Friday, April 6, 2007

Eyecandy

In my first few posts I gave some quick tips of setup and install of Slackware, if your system is mostly stock it used to be very painful to get Beryl working. This is not so anymore. Beryl Slackware packages are readily available. I will assume you've made it to Slackware-current, or already have Xorg 7.1+ on your system. From the link above, download beryl-plugins-unsupported, beryl-settings-simple, beryl-settings-bindings, beryl-plugins, emerald, emerald-themes, beryl-settings, beryl-manager, beryl, pycairo, pygobject, and pygtk. I would also pick up hal and the kdebase package listed there but that's unrelated to eye candy, more of a function candy.

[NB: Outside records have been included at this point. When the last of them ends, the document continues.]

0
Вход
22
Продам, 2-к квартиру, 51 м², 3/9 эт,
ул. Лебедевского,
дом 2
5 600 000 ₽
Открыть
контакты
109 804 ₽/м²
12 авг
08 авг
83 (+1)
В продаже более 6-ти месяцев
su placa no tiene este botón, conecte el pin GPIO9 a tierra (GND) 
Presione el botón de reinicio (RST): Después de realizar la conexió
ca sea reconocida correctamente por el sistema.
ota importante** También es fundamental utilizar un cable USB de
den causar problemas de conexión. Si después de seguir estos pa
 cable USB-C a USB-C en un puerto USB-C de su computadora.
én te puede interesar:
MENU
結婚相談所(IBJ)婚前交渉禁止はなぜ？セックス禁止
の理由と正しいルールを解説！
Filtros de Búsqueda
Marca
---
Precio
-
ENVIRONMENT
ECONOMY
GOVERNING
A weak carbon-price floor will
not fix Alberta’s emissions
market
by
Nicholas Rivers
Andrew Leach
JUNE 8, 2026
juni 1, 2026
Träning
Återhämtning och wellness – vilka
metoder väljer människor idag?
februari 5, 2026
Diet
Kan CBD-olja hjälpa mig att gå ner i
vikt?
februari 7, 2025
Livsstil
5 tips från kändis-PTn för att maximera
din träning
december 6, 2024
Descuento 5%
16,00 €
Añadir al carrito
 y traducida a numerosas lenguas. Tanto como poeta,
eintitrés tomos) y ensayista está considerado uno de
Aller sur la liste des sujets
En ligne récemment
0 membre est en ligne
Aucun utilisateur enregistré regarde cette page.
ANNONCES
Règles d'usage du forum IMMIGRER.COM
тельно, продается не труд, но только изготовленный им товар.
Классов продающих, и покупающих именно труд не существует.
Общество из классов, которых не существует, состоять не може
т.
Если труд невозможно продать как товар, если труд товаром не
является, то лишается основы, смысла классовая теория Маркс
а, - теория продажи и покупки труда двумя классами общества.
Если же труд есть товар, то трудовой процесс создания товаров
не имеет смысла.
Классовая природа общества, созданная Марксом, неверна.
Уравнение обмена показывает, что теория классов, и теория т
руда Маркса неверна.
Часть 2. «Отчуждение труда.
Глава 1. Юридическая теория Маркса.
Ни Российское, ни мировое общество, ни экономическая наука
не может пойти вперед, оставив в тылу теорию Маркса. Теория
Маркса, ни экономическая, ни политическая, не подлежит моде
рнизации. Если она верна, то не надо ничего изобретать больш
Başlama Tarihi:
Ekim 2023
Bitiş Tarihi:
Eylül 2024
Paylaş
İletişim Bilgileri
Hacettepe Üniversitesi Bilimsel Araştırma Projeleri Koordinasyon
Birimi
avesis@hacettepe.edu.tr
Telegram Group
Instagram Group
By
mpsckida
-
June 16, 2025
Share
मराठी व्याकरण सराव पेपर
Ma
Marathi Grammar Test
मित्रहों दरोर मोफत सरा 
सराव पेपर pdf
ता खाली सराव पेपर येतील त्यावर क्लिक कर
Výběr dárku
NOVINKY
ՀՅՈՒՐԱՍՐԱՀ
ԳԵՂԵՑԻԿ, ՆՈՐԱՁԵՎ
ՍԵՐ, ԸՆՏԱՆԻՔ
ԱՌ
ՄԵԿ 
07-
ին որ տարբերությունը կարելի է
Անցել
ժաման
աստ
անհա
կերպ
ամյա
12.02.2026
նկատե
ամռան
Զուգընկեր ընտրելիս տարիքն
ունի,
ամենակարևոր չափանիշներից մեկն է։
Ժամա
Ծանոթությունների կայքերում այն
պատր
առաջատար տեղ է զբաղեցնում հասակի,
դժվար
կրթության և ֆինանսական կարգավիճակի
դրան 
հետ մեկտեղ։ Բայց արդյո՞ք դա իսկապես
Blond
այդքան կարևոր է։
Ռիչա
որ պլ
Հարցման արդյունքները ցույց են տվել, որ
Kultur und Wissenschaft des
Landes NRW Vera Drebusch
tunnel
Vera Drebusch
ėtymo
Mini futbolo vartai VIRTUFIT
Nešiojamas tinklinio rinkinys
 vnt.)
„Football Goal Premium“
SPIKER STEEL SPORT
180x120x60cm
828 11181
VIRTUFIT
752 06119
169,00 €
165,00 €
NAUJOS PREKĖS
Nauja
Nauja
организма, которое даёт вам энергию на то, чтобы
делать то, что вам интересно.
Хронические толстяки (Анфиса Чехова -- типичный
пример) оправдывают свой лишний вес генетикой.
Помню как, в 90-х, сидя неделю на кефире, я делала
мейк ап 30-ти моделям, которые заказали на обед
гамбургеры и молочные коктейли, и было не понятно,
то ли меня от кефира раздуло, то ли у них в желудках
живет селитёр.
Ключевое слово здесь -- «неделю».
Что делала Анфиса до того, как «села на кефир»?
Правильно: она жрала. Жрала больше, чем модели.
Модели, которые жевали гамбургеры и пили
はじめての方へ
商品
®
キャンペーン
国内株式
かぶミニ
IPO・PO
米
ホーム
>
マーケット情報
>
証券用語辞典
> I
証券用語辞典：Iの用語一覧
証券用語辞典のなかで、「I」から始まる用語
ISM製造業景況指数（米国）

Okay, so with your packages downloaded, installation consists of entering the folder where you saved these packages and

upgradepkg --install-new *tgz

Voila! Software installed. Configuring is a little more difficult, it requires some modification of the /etc/X11/xorg.conf file. The /etc/X11/xorg.conf file is made up of several Sections, the first of which is the modules section. My modules section looks like this

Section "Module"
SubSection "extmod"
Option "omit xfree86-dga"
EndSubSection
Load "type1"
Load "freetype"
Load "xtt"
Load "dbe"
Load "glx"
Load "dri"
EndSection

The only lines to worry about are the last 3, ensure that you are loading the dbe, glx and dri modules. Also, we need to be concerned about the device itself, so locate the Section about your graphics device. This will need some specific values for your card. In my case, with an Intel graphics card, the following modifications are requried

Section "Device"
Identifier "intel"
Driver "i810"
Option "XAANoOffscreenPixmaps" "True"
#VideoRam 65536
EndSection

Also, the ServerLayout and DRI sections need to be configured, and we need to add at least one Extension to the server. Again, from my configuration:

Section "ServerLayout"
Identifier "Simple Layout"
Screen "Screen 1"
InputDevice "Mouse1" "CorePointer"
InputDevice "Keyboard1" "CoreKeyboard"
Option "AIGLX" "True"
EndSection

Section "DRI"
Mode 0666
EndSection

Section "Extensions"
Option "Composite" "Enable"
EndSection

Restart your X server, and you should have the compositing window manager in place. Run beryl-manager --no-force-window-manager and prepare to spend some time reading the awesome Beryl wiki.